Written instruction: Format the entries from the line with "Number of spoons visible: 4" to the line with "Q: What is the", both included, as a numbered list, skipping any blank lines. Leave the pictures out and list only those lines.

** start of Records shown **

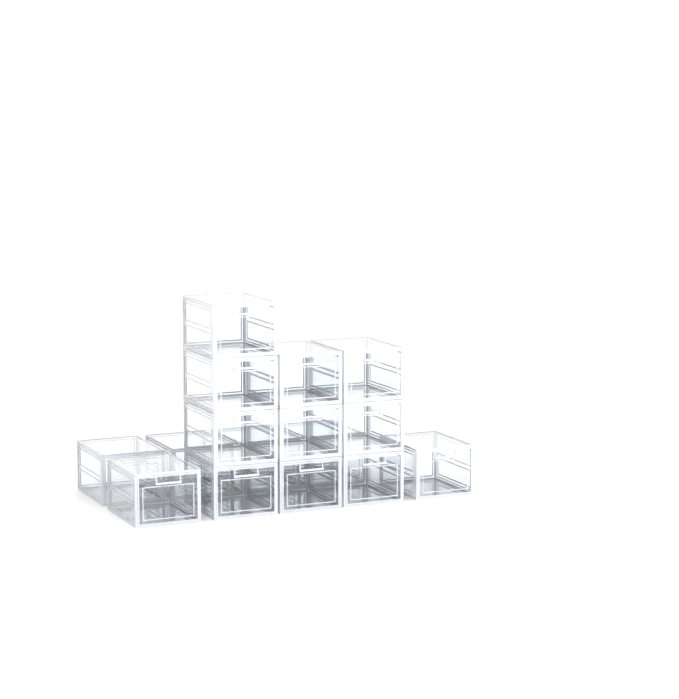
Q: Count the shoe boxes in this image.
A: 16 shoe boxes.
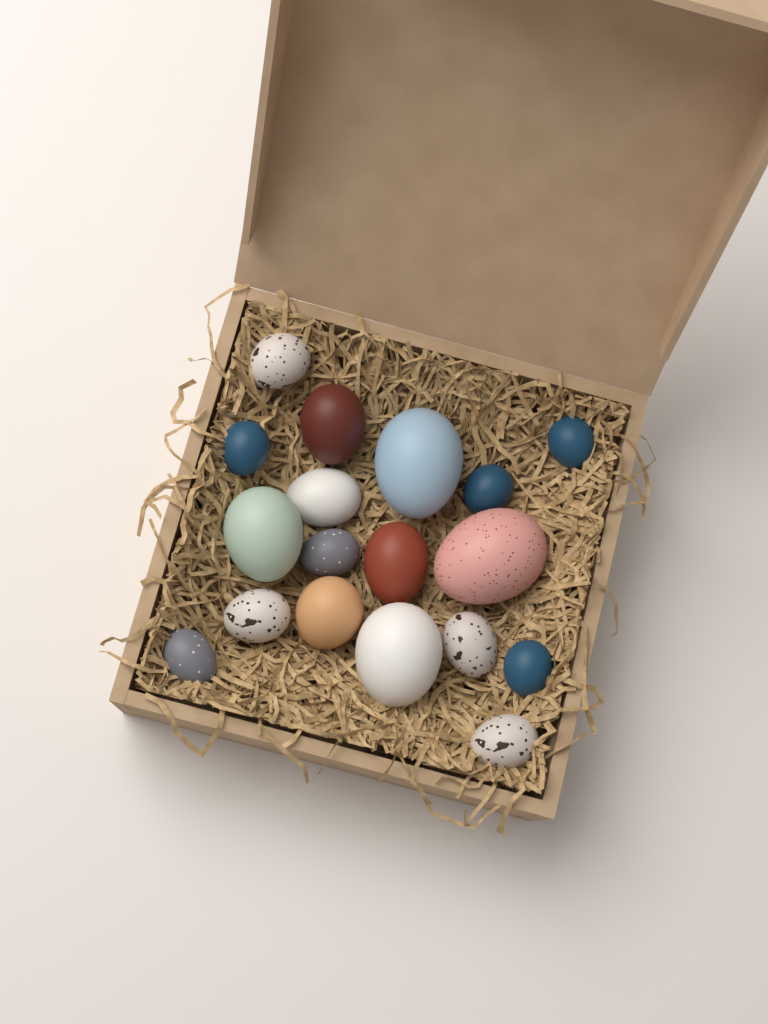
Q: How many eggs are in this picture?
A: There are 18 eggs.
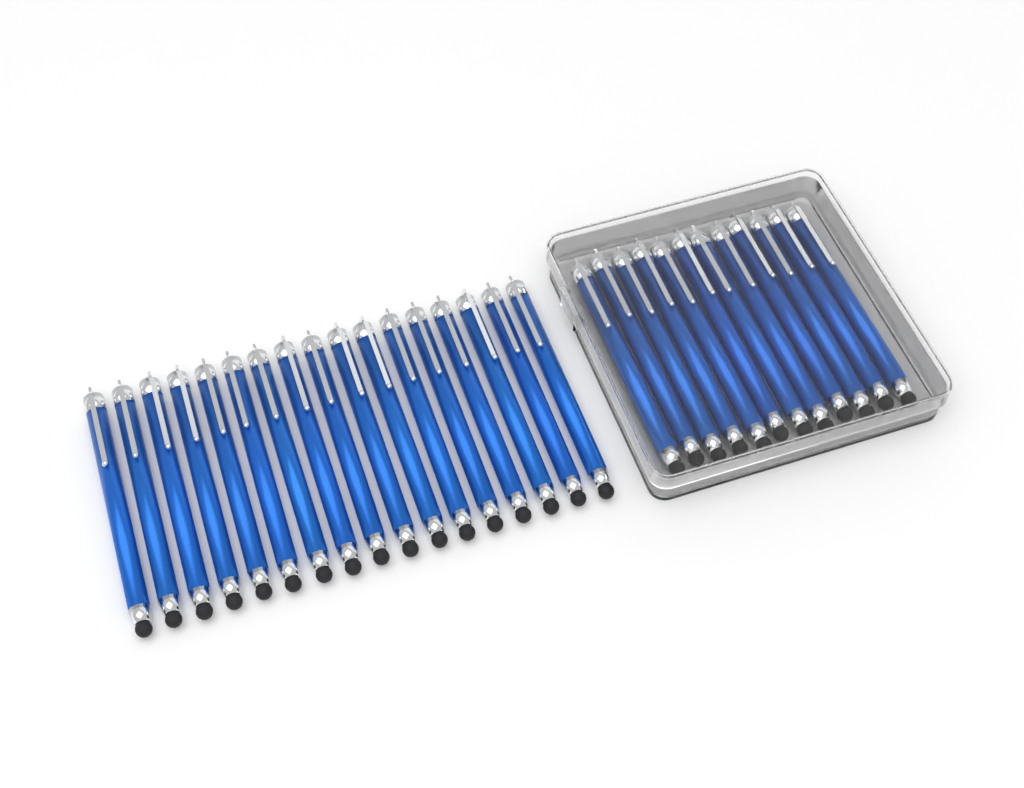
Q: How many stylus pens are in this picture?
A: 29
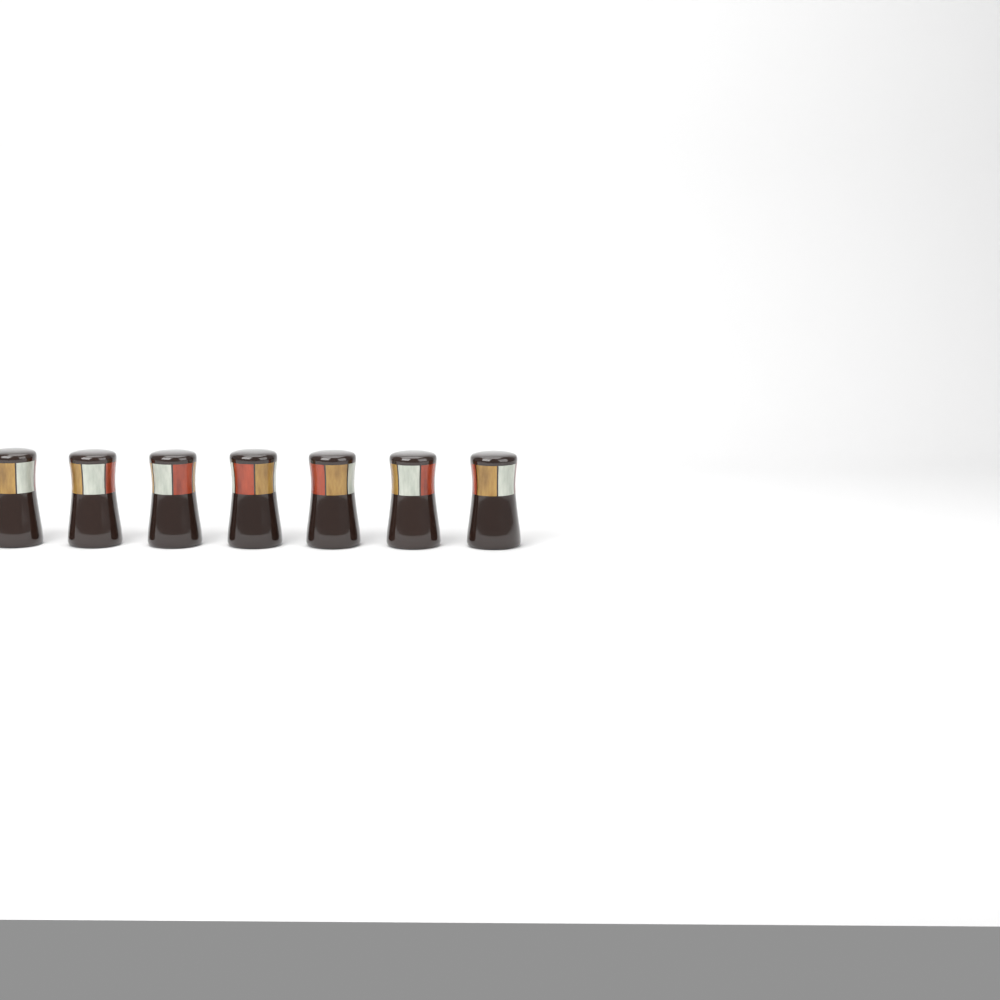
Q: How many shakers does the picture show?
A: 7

** end of Records shown **
** start of Records shown **

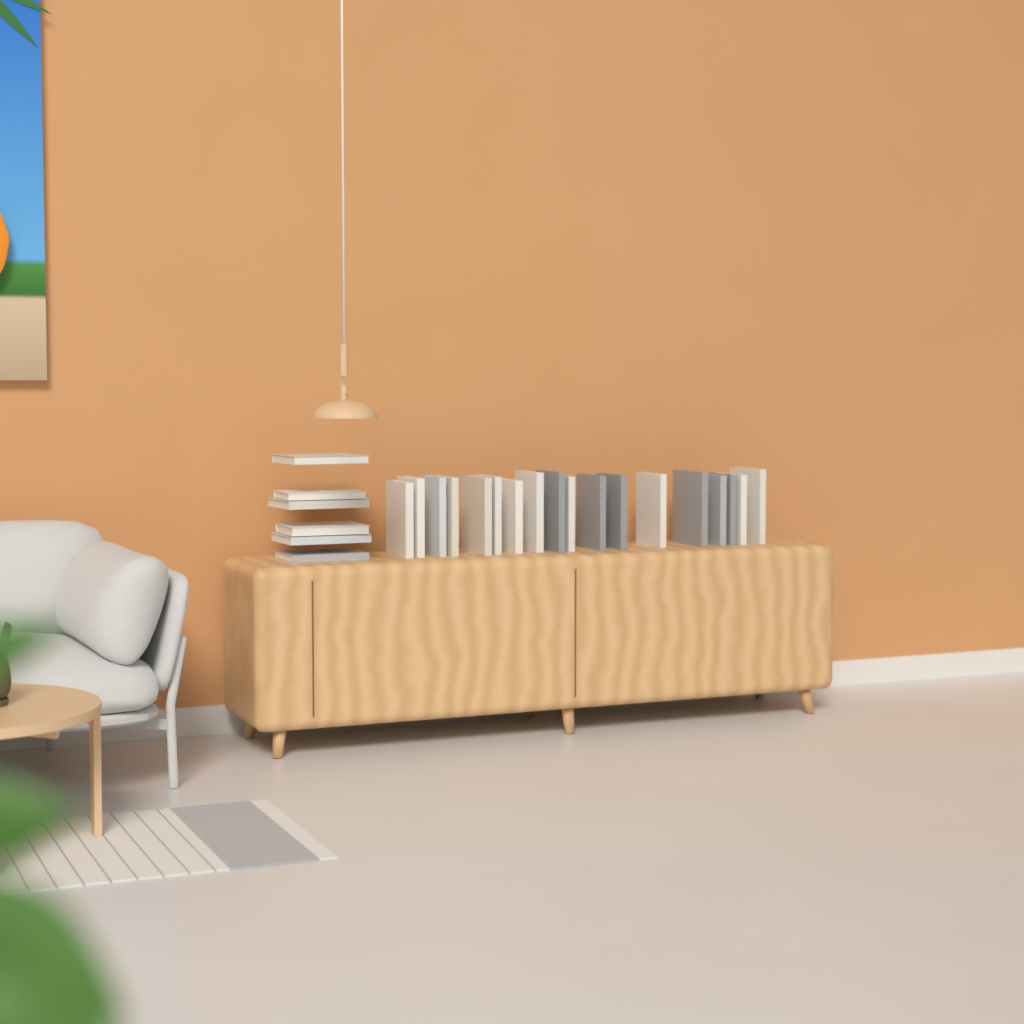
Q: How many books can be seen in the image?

** end of Records shown **
** start of Records shown **

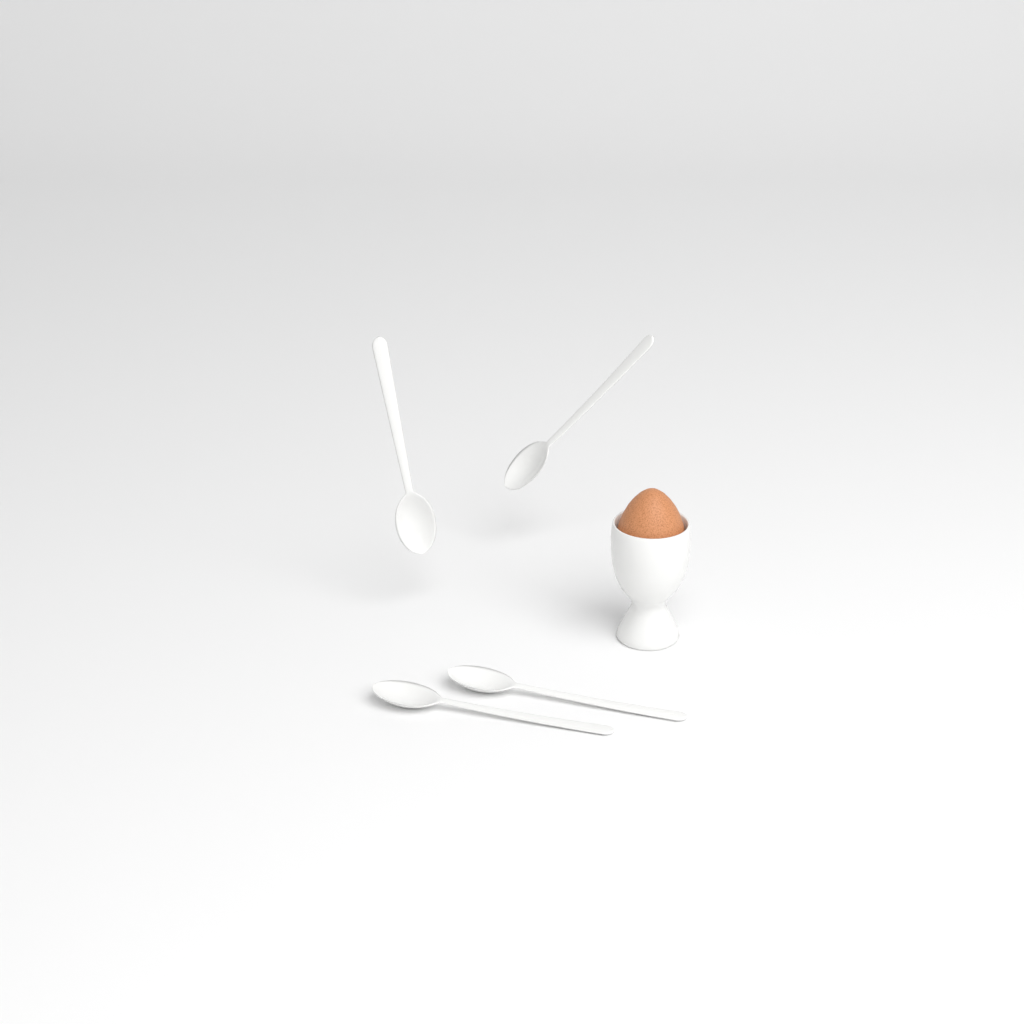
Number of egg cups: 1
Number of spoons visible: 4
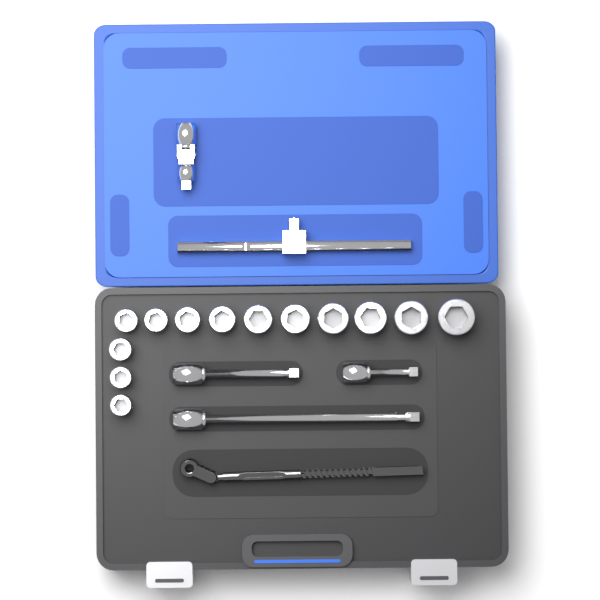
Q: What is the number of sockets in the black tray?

** end of Records shown **

The result:
1. Number of spoons visible: 4
2. Q: What is the number of sockets in the black tray?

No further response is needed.